Keeping up with your health and wellness is as simple as 1, 2, 3 or 120 over 80 if you’re monitoring your blood pressure. Numbers play an important part in tracking your health and the more you know, the better you will understand how to stay in a healthy range.
Screenings and tests provide you with the numbers you need to stay on track and stay ahead of health concerns that increase as you age.
During your annual wellness visit your doctor will measure the strength of the blood moving through your veins. This is your blood pressure. If your blood pressure is high (hypertension), it strains your arteries and your heart and can lead to heart attack and stroke.
Every blood pressure reading consists of two numbers. The first (or top) number is the systolic blood pressure. It is the hardest your blood pressure moves against the walls of your veins when your heart beats. The second (or bottom) number is the diastolic blood pressure. This is the lowest pressure of your blood pushing against your veins as your heart relaxes between beats.
Here are the numbers you need to know to keep your blood pressure in check:
Top Number Bottom Number Category
Below 120 Below 80 Normal
Between 120-139 Between 80-90 Prehypertension
Between 140-159 Between 90-99 Stage 1 hypertension
160 or higher 100 or higher Stage 2 hypertension
Cholesterol and triglycerides
Cholesterol is a waxy substance that is found in foods from animals and is also created in your liver. Foods high in saturated and trans fats such as meat, poultry, some oils and dairy products cause the liver to make more cholesterol than it otherwise would.
There are two types of cholesterol – LDL or Bad Cholesterol that causes buildup and blockage in the arteries and HDL or Good Cholesterol that helps remove buildup in the arteries. Too much Bad Cholesterol and not enough Good Cholesterol can lead to a heart attack or stroke.
You can control your cholesterol by eliminating controllable risk factors such as smoking and high blood pressure and through diet and exercise. If you are age 20 or older, you should have your cholesterol measured every five years. Know your numbers to keep track of your health.
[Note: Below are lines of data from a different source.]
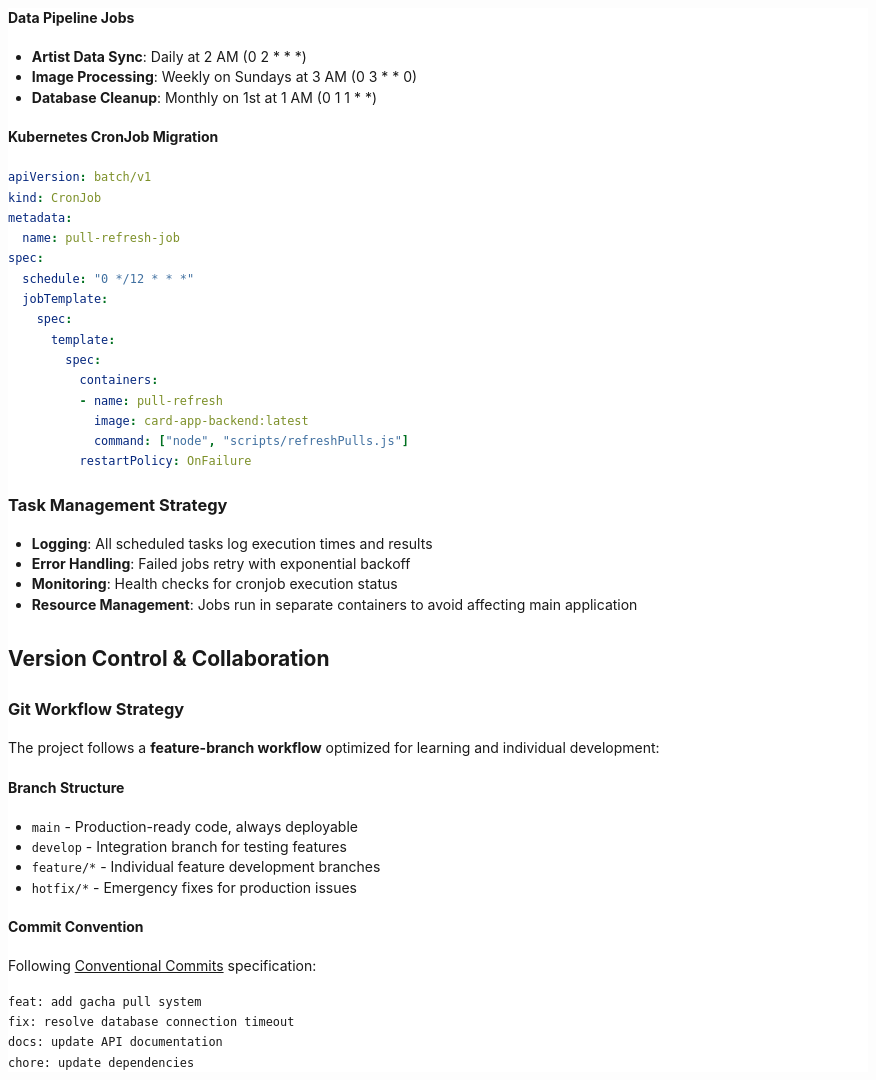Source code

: #### Data Pipeline Jobs
- **Artist Data Sync**: Daily at 2 AM (0 2 * * *)
- **Image Processing**: Weekly on Sundays at 3 AM (0 3 * * 0)
- **Database Cleanup**: Monthly on 1st at 1 AM (0 1 1 * *)

#### Kubernetes CronJob Migration
```yaml
apiVersion: batch/v1
kind: CronJob
metadata:
  name: pull-refresh-job
spec:
  schedule: "0 */12 * * *"
  jobTemplate:
    spec:
      template:
        spec:
          containers:
          - name: pull-refresh
            image: card-app-backend:latest
            command: ["node", "scripts/refreshPulls.js"]
          restartPolicy: OnFailure
```

### Task Management Strategy
- **Logging**: All scheduled tasks log execution times and results
- **Error Handling**: Failed jobs retry with exponential backoff
- **Monitoring**: Health checks for cronjob execution status
- **Resource Management**: Jobs run in separate containers to avoid affecting main application

## Version Control & Collaboration

### Git Workflow Strategy
The project follows a **feature-branch workflow** optimized for learning and individual development:

#### Branch Structure
- `main` - Production-ready code, always deployable
- `develop` - Integration branch for testing features
- `feature/*` - Individual feature development branches
- `hotfix/*` - Emergency fixes for production issues

#### Commit Convention
Following [Conventional Commits](https://www.conventionalcommits.org/) specification:
```
feat: add gacha pull system
fix: resolve database connection timeout
docs: update API documentation
chore: update dependencies
```
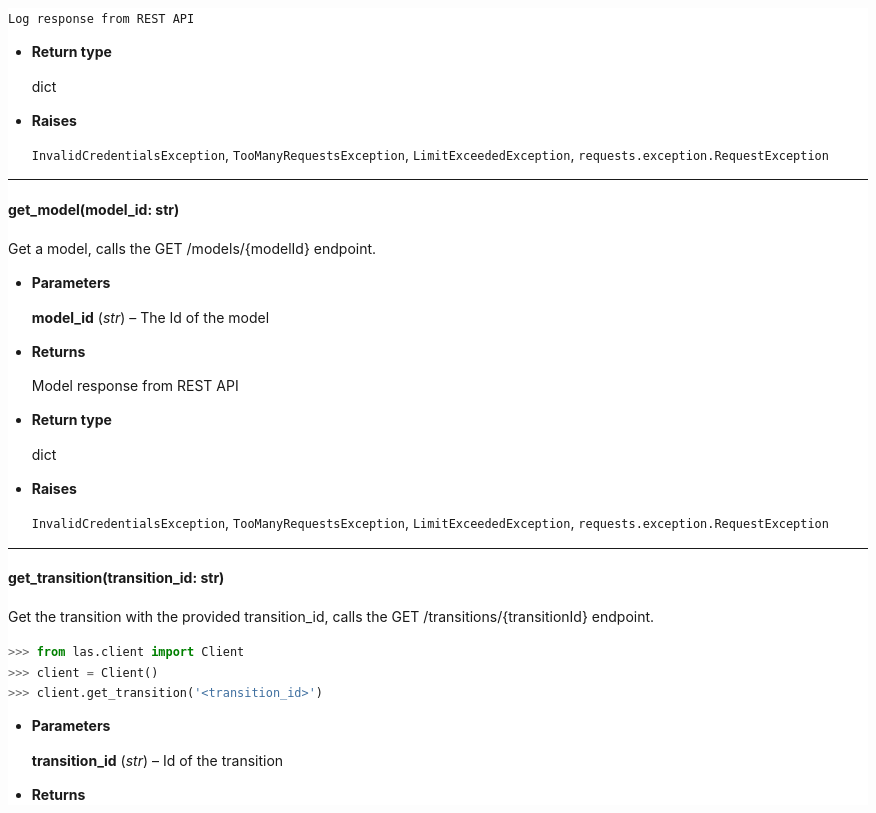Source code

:     Log response from REST API



* **Return type**

    dict



* **Raises**

    `InvalidCredentialsException`, `TooManyRequestsException`, `LimitExceededException`, `requests.exception.RequestException`



- - -

#### get_model(model_id: str)
Get a model, calls the GET /models/{modelId} endpoint.


* **Parameters**

    **model_id** (*str*) – The Id of the model



* **Returns**

    Model response from REST API



* **Return type**

    dict



* **Raises**

    `InvalidCredentialsException`, `TooManyRequestsException`, `LimitExceededException`, `requests.exception.RequestException`



- - -

#### get_transition(transition_id: str)
Get the transition with the provided transition_id, calls the GET /transitions/{transitionId} endpoint.

```python
>>> from las.client import Client
>>> client = Client()
>>> client.get_transition('<transition_id>')
```


* **Parameters**

    **transition_id** (*str*) – Id of the transition



* **Returns**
Healthy cholesterol levels are:
• Total cholesterol level should be less than 200 mg/dL*
• Bad Cholesterol (LDL) should be less than 100 mg/dL
• Good Cholesterol (HDL) should be above 40 mg/dL for men and above 50 mg/dL for women
*Milligrams per Deciliter
Alongside monitoring your blood pressure and your cholesterol, you also need to know your numbers for your triglycerides, a type of fat found in your blood. Triglycerides store unused calories that are released between meals for energy. Eating more calories than you burn can cause you to have high triglycerides. High triglycerides can increase your risk of heart disease.
A simple blood test can reveal whether your triglycerides fall into a healthy range:
• Normal – less than 150 mg/dL
• Borderline high – 150 to 199 mg/dL
• High – 200 to 499 mg/dL
• Very high – 500 mg/dL
Monitoring your health is an important part of maintaining it, and blood tests can provide a wealth of information. In addition to measuring cholesterol and triglycerides, values on a blood test can alert you to potential issues related to your organs and their functionality.